Because Extract supports an objective string, you can steer the output toward markdown-friendly structures before you even touch your converter. Some effective patterns:

  • Documentation pages

    “Extract the main documentation content. Preserve headings, code blocks, and bullet lists; ignore navigation, cookie banners, and footers.”

  • Blog posts and articles

    “Extract the main article body, including headings and subheadings. Ignore comments, related posts, and newsletter popups.”

  • API references

    “Focus on endpoint definitions, parameters, response schemas, and examples. Ignore marketing sections, pricing, and unrelated content.”

  • PDF manuals

    “Extract the text, preserving section boundaries, headings, and lists. Ignore page numbers, running headers, and footers.”

These objectives don’t change your cost—they change how Extract prioritizes content and excerpts, which in turn simplifies your markdown conversion and downstream reasoning.


7. Reliability, performance, and cost characteristics

When you use Extract as the backbone of your “URL → markdown” flow, you get predictable system-level behavior:

  • Latency:

    • Typical extractions return in <3s for cached content
    • Works well inside a single agent step without long blocking times
  • Cost predictability:

    • $0.001 per request (per URL), independent of page length
    • No surprises from token-heavy browsing or summarization calls
  • Coverage and freshness:

    • Backed by Parallel’s AI-native web index and live crawler
    • The same infrastructure that powers Search, so you get consistent handling across static, JS-heavy, and PDF content
  • Operational simplicity:

    • Collapses “fetch → headless render → scrape → clean” into a single API call
    • No custom parsers per site, no headless browser orchestration, no PDF-specific stack to maintain

For regulated or high-stakes settings, you can layer Extract under Parallel’s Task or FindAll APIs (which use the Basis framework for citations and confidence), but for straightforward “URL to markdown” conversion, Extract gives you a simple and robust primitive with very clear cost and latency bounds.

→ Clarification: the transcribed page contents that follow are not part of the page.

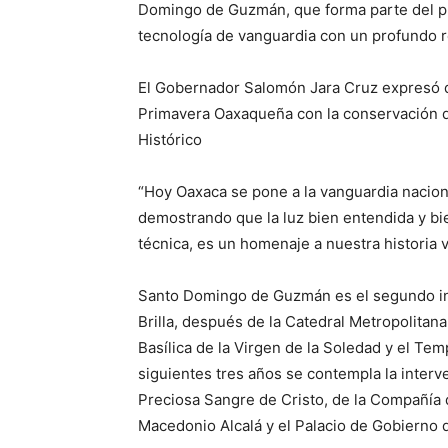
Domingo de Guzmán, que forma parte del pr
tecnología de vanguardia con un profundo re
El Gobernador Salomón Jara Cruz expresó que
Primavera Oaxaqueña con la conservación de
Histórico
“Hoy Oaxaca se pone a la vanguardia naciona
demostrando que la luz bien entendida y b
técnica, es un homenaje a nuestra historia v
Santo Domingo de Guzmán es el segundo i
Brilla, después de la Catedral Metropolitan
Basílica de la Virgen de la Soledad y el Tem
siguientes tres años se contempla la interv
Preciosa Sangre de Cristo, de la Compañía 
Macedonio Alcalá y el Palacio de Gobierno 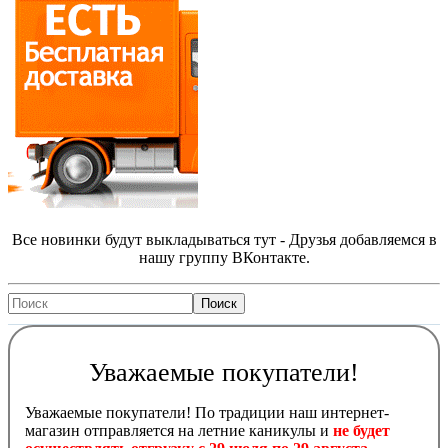
Все новинки будут выкладываться тут - Друзья добавляемся в
нашу группу ВКонтакте.
Уважаемые покупатели!
Уважаемые покупатели! По традиции наш интернет-
магазин отправляется на летние каникулы и
не будет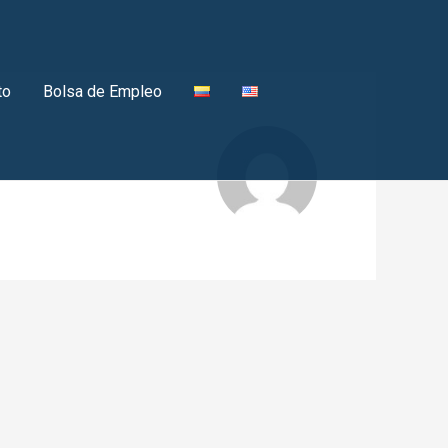
to
Bolsa de Empleo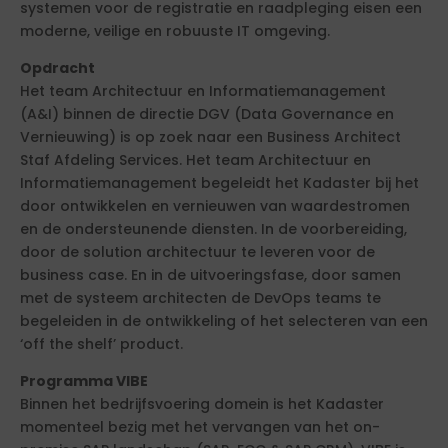
systemen voor de registratie en raadpleging eisen een
moderne, veilige en robuuste IT omgeving.
Opdracht
Het team Architectuur en Informatiemanagement
(A&I) binnen de directie DGV (Data Governance en
Vernieuwing) is op zoek naar een Business Architect
Staf Afdeling Services. Het team Architectuur en
Informatiemanagement begeleidt het Kadaster bij het
door ontwikkelen en vernieuwen van waardestromen
en de ondersteunende diensten. In de voorbereiding,
door de solution architectuur te leveren voor de
business case. En in de uitvoeringsfase, door samen
met de systeem architecten de DevOps teams te
begeleiden in de ontwikkeling of het selecteren van een
‘off the shelf’ product.
Programma VIBE
Binnen het bedrijfsvoering domein is het Kadaster
momenteel bezig met het vervangen van het on-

8. Putting it all together: a minimal, end-to-end pipeline

To summarize the full pattern:

  1. Receive a URL from a user, dataset, or Parallel Search result.
  2. Call Parallel Extract with a URL and a markdown-aware objective.
  3. Convert contents.html or contents.text to markdown with a small, deterministic converter.
  4. Use the markdown:
    • As context for your LLM/agent
    • As an artifact stored in your own system
    • As input to further processing (chunking, indexing, etc.)

There’s no branching logic for “HTML vs JS vs PDF”—you treat them all the same in your application, and Parallel’s infrastructure does the heavy lifting behind the scenes.